(GIVEN DATA):
******
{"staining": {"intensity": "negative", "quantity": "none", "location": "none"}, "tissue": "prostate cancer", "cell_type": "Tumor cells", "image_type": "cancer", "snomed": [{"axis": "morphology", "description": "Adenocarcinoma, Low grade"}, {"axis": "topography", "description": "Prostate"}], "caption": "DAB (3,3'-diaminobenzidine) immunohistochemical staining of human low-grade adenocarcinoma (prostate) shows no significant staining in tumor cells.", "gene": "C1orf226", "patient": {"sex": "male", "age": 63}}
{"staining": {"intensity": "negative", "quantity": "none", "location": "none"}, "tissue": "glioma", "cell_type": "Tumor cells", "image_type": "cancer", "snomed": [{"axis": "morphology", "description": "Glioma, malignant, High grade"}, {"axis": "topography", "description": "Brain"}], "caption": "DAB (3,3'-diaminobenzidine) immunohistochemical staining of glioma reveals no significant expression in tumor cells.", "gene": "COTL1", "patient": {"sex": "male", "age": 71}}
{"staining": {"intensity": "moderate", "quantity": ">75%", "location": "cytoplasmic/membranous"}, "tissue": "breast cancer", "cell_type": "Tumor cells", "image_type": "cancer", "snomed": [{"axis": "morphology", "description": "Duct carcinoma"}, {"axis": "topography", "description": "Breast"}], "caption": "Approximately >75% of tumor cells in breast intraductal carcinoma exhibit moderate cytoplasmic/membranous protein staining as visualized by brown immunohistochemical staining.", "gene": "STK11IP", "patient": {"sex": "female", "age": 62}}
******
(DIRECTIONS):
Restate all of the data above. Match it word for word.

(PROBLEM SOLUTION):
{"staining": {"intensity": "negative", "quantity": "none", "location": "none"}, "tissue": "prostate cancer", "cell_type": "Tumor cells", "image_type": "cancer", "snomed": [{"axis": "morphology", "description": "Adenocarcinoma, Low grade"}, {"axis": "topography", "description": "Prostate"}], "caption": "DAB (3,3'-diaminobenzidine) immunohistochemical staining of human low-grade adenocarcinoma (prostate) shows no significant staining in tumor cells.", "gene": "C1orf226", "patient": {"sex": "male", "age": 63}}
{"staining": {"intensity": "negative", "quantity": "none", "location": "none"}, "tissue": "glioma", "cell_type": "Tumor cells", "image_type": "cancer", "snomed": [{"axis": "morphology", "description": "Glioma, malignant, High grade"}, {"axis": "topography", "description": "Brain"}], "caption": "DAB (3,3'-diaminobenzidine) immunohistochemical staining of glioma reveals no significant expression in tumor cells.", "gene": "COTL1", "patient": {"sex": "male", "age": 71}}
{"staining": {"intensity": "moderate", "quantity": ">75%", "location": "cytoplasmic/membranous"}, "tissue": "breast cancer", "cell_type": "Tumor cells", "image_type": "cancer", "snomed": [{"axis": "morphology", "description": "Duct carcinoma"}, {"axis": "topography", "description": "Breast"}], "caption": "Approximately >75% of tumor cells in breast intraductal carcinoma exhibit moderate cytoplasmic/membranous protein staining as visualized by brown immunohistochemical staining.", "gene": "STK11IP", "patient": {"sex": "female", "age": 62}}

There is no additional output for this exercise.